Милютин лукаво прищурился:

"Ой ли, Александр Михайлович! Это с вашим-то опытом? Знаете, я не верю в дворцовые сплетни, а вот то, что вы человек упрямый, могу утверждать наверняка. Давайте выскажемся начистоту. Как ни страшна война, но теперь есть еще шансы привести ее довольно скоро к желаемому результату. Союз трех императоров, по крайней мере на первое время, может обеспечить наш тыл; Франция и Италия склонны воздержаться от прямого участия; даже сама Англия торжественно заявила, что не намерена действовать ни против, ни за Турцию. В этом положении Европы много фальши, я согласен; но отчасти от нас самих зависит не дать этой фальши всецело развиться против нас. Быстрый, решительный успех нашей армии может сильно повлиять на мнение Европы и вызвать ее на такие уступки, о которых теперь нельзя и думать. Допустив же мысль мира во что бы то ни стало и дав противникам хотя малейший повод подозревать нас в слабости, мы можем через несколько же месяцев быть втянуты в решительную войну, но уже при совершенно других, неизмеримо худших обстоятельствах…"

Хотя военный министр и раньше не отличался особой деликатностью, но на этот раз он превзошел самого себя: в словах его прозвучали нотки превосходства, которые неприятно поразили Горчакова; Дмитрий Алексеевич словно бы наслаждался, высказывая мнение, которое теперь уже опровергнуть было невозможно. А ведь осенью прошлого года, да и зимой еще, говорить с такой определенностью — значило бы проявить дипломатическую близорукость.

Конечно же, и Александр Михайлович понимал: безрассудно цепляться за мир во что бы то ни стало, и зря Милютин обвинял его, но все-таки в чем-то он был прав, когда с такой откровенностью, на которую способны были далеко не все, давал убийственную оценку поведения западных союзников. К сожалению, сам Горчаков понял это слишком поздно.

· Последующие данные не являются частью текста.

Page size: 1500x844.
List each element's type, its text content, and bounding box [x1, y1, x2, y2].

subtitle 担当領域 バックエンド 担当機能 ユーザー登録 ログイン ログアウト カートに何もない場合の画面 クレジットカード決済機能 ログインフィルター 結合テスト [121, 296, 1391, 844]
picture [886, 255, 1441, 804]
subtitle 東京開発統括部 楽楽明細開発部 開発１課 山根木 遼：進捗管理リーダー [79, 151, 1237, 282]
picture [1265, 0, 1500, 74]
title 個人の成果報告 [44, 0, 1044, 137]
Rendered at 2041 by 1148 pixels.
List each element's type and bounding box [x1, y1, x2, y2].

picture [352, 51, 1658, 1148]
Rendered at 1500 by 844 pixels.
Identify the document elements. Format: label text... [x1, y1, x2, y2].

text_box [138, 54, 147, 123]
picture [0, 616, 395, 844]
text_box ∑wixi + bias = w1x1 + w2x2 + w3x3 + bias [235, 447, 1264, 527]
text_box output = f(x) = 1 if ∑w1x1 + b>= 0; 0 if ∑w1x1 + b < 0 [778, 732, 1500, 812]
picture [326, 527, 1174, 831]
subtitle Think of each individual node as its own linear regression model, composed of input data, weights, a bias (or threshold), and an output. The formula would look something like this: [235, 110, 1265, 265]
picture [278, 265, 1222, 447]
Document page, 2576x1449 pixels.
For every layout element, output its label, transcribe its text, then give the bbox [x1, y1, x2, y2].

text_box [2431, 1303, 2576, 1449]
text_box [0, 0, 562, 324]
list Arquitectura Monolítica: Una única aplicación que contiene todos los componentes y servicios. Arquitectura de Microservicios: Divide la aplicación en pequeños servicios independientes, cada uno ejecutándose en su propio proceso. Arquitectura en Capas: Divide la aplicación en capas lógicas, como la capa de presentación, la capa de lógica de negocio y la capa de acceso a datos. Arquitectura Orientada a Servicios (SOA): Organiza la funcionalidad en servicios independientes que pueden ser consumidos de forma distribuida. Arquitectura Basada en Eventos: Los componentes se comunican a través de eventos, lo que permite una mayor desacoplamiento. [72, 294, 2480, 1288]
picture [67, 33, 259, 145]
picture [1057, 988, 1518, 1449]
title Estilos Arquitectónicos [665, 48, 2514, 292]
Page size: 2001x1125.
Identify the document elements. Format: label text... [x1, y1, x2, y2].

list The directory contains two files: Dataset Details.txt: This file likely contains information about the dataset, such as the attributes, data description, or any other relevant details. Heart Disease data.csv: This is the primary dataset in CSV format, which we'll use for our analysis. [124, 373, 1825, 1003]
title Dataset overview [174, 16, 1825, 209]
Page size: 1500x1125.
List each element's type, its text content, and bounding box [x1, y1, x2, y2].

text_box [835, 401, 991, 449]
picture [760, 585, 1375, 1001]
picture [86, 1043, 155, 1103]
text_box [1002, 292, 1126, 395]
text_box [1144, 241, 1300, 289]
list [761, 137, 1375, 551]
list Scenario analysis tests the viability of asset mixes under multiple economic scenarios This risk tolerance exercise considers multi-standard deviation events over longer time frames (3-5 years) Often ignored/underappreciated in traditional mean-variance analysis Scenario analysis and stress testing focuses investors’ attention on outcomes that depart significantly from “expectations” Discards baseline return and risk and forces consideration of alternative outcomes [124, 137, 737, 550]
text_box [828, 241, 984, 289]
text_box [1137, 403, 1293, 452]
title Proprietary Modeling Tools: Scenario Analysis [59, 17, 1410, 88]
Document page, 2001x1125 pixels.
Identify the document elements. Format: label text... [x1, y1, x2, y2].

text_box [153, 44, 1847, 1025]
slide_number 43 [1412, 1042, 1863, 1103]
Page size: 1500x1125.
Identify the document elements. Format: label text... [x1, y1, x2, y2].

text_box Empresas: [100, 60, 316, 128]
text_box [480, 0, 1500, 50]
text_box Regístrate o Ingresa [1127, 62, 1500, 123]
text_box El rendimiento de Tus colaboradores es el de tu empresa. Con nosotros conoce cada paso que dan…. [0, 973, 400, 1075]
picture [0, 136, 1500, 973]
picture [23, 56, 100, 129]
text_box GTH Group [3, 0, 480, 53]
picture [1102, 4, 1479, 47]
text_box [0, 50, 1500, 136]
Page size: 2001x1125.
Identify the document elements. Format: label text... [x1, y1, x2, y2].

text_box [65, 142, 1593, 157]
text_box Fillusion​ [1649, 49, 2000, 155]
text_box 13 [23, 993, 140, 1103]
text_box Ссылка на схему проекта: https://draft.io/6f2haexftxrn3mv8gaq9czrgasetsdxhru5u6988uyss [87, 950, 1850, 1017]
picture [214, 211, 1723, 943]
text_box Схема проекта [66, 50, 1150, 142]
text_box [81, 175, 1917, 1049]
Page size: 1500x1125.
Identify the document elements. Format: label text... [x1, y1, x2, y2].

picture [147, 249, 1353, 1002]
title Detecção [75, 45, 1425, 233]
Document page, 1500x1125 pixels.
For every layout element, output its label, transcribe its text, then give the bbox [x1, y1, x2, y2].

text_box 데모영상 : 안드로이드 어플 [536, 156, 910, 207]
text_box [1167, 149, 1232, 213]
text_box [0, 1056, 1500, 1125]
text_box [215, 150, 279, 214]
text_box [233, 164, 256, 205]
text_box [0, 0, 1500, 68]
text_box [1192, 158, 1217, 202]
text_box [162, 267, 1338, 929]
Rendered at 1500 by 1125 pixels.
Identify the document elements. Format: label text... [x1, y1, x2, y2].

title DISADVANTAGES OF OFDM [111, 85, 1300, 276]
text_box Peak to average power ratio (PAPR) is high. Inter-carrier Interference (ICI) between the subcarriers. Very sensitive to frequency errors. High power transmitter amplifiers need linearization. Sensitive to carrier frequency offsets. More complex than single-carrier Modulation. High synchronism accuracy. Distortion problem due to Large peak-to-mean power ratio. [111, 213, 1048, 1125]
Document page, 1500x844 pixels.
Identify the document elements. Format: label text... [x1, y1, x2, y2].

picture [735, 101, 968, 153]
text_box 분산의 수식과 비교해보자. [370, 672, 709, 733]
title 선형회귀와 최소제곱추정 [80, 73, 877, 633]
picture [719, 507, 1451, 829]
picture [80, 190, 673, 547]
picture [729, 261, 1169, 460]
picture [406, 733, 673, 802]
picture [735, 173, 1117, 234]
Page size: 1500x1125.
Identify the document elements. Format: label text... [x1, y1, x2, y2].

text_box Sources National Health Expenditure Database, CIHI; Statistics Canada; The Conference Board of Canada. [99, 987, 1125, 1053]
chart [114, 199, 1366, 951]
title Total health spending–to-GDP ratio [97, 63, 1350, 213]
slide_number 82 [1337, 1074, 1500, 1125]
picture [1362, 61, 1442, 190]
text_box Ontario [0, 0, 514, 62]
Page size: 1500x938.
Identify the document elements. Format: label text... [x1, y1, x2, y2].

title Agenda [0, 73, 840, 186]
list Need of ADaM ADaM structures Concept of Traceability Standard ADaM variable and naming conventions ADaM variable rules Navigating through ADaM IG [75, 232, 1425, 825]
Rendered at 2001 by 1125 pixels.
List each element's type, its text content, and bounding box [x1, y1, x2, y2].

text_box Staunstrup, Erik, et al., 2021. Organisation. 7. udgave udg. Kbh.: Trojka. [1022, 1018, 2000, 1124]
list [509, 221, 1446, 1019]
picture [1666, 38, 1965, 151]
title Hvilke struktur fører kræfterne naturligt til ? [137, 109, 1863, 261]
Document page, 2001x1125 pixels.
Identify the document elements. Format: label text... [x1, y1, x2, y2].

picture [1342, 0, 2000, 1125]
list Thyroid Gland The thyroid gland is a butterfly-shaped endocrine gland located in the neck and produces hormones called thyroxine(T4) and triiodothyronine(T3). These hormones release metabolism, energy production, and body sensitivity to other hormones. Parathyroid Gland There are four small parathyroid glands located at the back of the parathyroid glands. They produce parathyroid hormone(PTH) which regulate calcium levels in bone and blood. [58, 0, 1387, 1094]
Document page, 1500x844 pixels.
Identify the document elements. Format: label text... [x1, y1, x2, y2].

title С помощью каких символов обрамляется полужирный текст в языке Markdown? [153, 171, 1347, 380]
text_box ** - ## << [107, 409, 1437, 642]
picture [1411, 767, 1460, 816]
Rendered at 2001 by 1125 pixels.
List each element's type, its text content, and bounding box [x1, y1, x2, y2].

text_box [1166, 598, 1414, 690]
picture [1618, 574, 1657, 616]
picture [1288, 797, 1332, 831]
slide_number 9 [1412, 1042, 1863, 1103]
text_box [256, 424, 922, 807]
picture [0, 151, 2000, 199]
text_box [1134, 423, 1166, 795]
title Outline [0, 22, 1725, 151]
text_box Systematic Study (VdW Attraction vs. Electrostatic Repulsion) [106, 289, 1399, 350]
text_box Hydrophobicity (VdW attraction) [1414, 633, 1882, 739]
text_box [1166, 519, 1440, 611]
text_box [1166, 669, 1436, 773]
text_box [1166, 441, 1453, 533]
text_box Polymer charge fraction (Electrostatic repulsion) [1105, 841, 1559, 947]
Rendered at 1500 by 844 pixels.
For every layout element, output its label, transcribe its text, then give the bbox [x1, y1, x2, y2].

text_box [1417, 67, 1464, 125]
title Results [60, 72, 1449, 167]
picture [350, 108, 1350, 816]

А ведь еще до того, как был подписан Лондонский протокол, Нелидов сообщал из Константинополя, что турецкий посол в Лондоне Мусурус-паша распространял упорные слухи о том, что переговоры прерваны и что даже английские министры рассматривают войну как неизбежность. В Лондоне якобы был подготовлен план захвата Дарданелл, а английская печать усиленно распространяла слухи о неизбежности англо-русской войны.